# The task:
Can you set down the lines below word for word, starting with the line that contains "Visa bildgalleri" and going on through the line that contains "(artículo 2 de", with the pictures left out?
── Data for processing
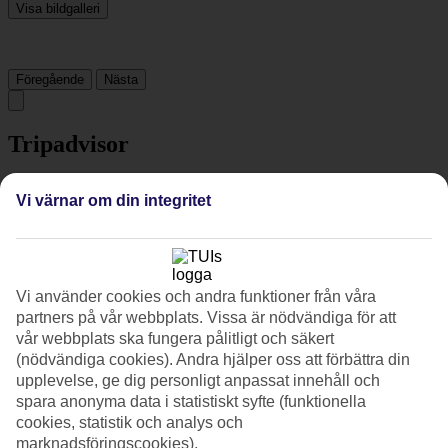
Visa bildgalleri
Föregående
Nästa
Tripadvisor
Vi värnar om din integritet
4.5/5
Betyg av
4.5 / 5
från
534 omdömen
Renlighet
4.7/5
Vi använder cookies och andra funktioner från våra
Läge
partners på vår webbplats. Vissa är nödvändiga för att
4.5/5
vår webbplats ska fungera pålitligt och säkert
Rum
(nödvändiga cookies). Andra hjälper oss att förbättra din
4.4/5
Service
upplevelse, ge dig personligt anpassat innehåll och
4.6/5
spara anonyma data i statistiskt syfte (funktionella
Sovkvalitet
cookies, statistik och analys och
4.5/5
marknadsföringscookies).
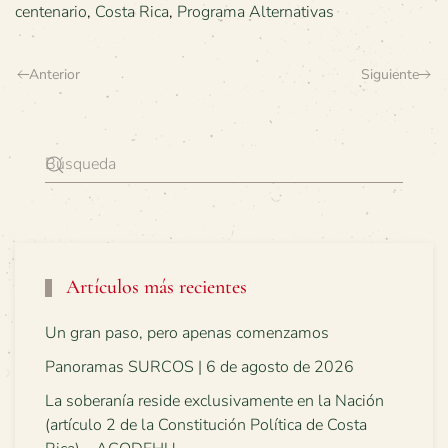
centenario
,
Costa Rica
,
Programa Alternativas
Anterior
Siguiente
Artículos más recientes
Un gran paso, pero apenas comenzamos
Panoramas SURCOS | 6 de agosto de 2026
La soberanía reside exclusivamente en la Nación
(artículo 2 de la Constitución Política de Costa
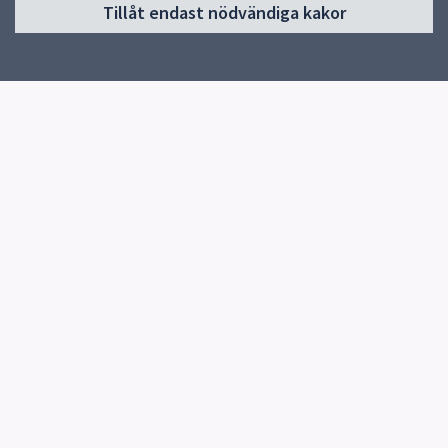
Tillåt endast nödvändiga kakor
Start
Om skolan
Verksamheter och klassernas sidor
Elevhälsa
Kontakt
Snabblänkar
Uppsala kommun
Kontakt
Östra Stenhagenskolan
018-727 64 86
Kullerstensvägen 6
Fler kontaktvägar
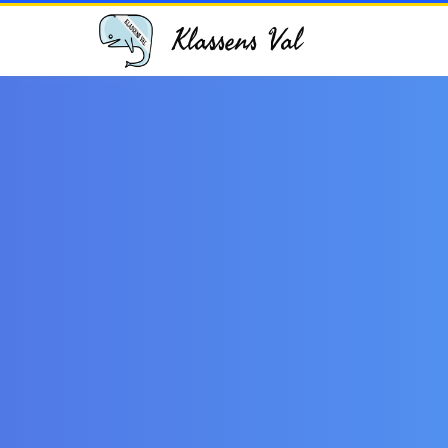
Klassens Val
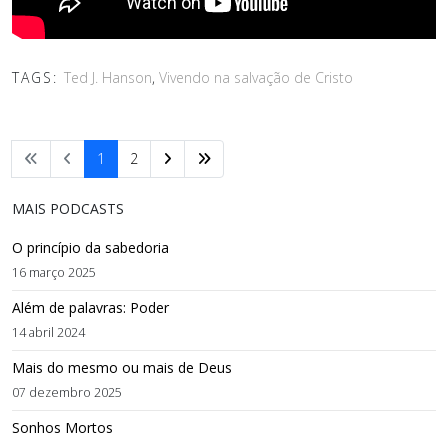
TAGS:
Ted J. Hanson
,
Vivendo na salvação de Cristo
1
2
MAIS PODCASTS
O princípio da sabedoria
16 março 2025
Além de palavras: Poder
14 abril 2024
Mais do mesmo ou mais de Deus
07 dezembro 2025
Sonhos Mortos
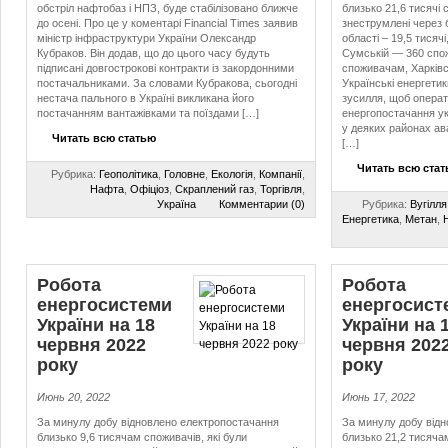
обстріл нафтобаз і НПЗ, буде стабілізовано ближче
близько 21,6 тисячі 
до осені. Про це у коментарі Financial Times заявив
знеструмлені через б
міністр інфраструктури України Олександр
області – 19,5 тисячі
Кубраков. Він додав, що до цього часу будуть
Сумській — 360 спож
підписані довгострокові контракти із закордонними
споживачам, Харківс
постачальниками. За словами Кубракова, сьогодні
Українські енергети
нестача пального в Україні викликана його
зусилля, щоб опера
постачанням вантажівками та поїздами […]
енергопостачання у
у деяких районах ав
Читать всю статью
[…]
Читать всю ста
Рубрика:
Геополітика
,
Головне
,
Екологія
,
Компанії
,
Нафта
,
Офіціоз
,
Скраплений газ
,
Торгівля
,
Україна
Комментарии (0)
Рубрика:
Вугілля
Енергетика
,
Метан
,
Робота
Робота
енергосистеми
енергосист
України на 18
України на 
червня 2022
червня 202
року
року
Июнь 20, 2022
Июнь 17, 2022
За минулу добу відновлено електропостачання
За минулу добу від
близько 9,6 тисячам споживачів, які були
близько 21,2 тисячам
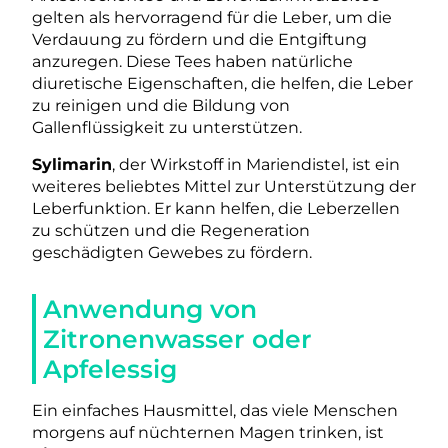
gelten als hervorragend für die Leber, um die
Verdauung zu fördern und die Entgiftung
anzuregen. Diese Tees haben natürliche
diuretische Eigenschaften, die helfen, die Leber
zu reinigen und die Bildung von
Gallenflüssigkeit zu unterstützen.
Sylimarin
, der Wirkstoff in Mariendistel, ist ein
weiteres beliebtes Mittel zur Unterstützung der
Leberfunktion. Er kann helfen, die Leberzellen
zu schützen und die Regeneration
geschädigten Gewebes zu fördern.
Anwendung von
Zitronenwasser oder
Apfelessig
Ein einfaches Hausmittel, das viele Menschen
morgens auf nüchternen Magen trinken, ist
────
── Data for processing
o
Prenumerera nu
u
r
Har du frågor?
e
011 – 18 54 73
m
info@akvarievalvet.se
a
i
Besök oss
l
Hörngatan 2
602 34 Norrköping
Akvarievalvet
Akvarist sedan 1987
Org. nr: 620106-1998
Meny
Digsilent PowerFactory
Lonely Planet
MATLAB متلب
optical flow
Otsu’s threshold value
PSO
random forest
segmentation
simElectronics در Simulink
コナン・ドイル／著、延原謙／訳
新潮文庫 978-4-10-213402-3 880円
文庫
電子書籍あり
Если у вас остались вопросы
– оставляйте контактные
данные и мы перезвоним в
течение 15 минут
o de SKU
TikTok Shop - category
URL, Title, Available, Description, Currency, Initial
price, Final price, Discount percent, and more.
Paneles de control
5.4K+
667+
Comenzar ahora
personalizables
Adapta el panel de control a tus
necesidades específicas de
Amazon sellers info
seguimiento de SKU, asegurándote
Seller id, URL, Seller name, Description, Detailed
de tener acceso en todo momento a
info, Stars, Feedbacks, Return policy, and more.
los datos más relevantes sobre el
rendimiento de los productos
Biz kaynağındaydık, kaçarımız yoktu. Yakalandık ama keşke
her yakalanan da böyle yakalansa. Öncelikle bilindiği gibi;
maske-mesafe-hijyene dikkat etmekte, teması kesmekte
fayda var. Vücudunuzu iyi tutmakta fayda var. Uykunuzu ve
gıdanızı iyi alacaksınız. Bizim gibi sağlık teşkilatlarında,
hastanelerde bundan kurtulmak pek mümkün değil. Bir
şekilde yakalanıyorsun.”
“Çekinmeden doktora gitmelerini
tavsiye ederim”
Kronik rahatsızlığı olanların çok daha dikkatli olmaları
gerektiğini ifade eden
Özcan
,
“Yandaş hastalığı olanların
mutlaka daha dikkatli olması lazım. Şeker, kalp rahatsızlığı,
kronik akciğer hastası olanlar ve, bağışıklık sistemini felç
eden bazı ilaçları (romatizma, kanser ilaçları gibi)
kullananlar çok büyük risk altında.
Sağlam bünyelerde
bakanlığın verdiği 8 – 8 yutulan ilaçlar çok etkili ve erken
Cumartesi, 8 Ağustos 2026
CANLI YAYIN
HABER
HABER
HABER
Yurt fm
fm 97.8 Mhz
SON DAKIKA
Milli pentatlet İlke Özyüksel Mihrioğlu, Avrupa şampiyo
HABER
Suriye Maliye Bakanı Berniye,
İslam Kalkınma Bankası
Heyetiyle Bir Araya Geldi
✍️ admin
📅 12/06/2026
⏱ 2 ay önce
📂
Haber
────
# Expected answer:
Visa bildgalleri
Föregående
Nästa
Tripadvisor
Vi värnar om din integritet
4.5/5
Betyg av
4.5 / 5
från
534 omdömen
Renlighet
4.7/5
Vi använder cookies och andra funktioner från våra
Läge
partners på vår webbplats. Vissa är nödvändiga för att
4.5/5
vår webbplats ska fungera pålitligt och säkert
Rum
(nödvändiga cookies). Andra hjälper oss att förbättra din
4.4/5
Service
upplevelse, ge dig personligt anpassat innehåll och
4.6/5
spara anonyma data i statistiskt syfte (funktionella
Sovkvalitet
cookies, statistik och analys och
4.5/5
marknadsföringscookies).
centenario
,
Costa Rica
,
Programa Alternativas
Anterior
Siguiente
Artículos más recientes
Un gran paso, pero apenas comenzamos
Panoramas SURCOS | 6 de agosto de 2026
La soberanía reside exclusivamente en la Nación
(artículo 2 de la Constitución Política de Costa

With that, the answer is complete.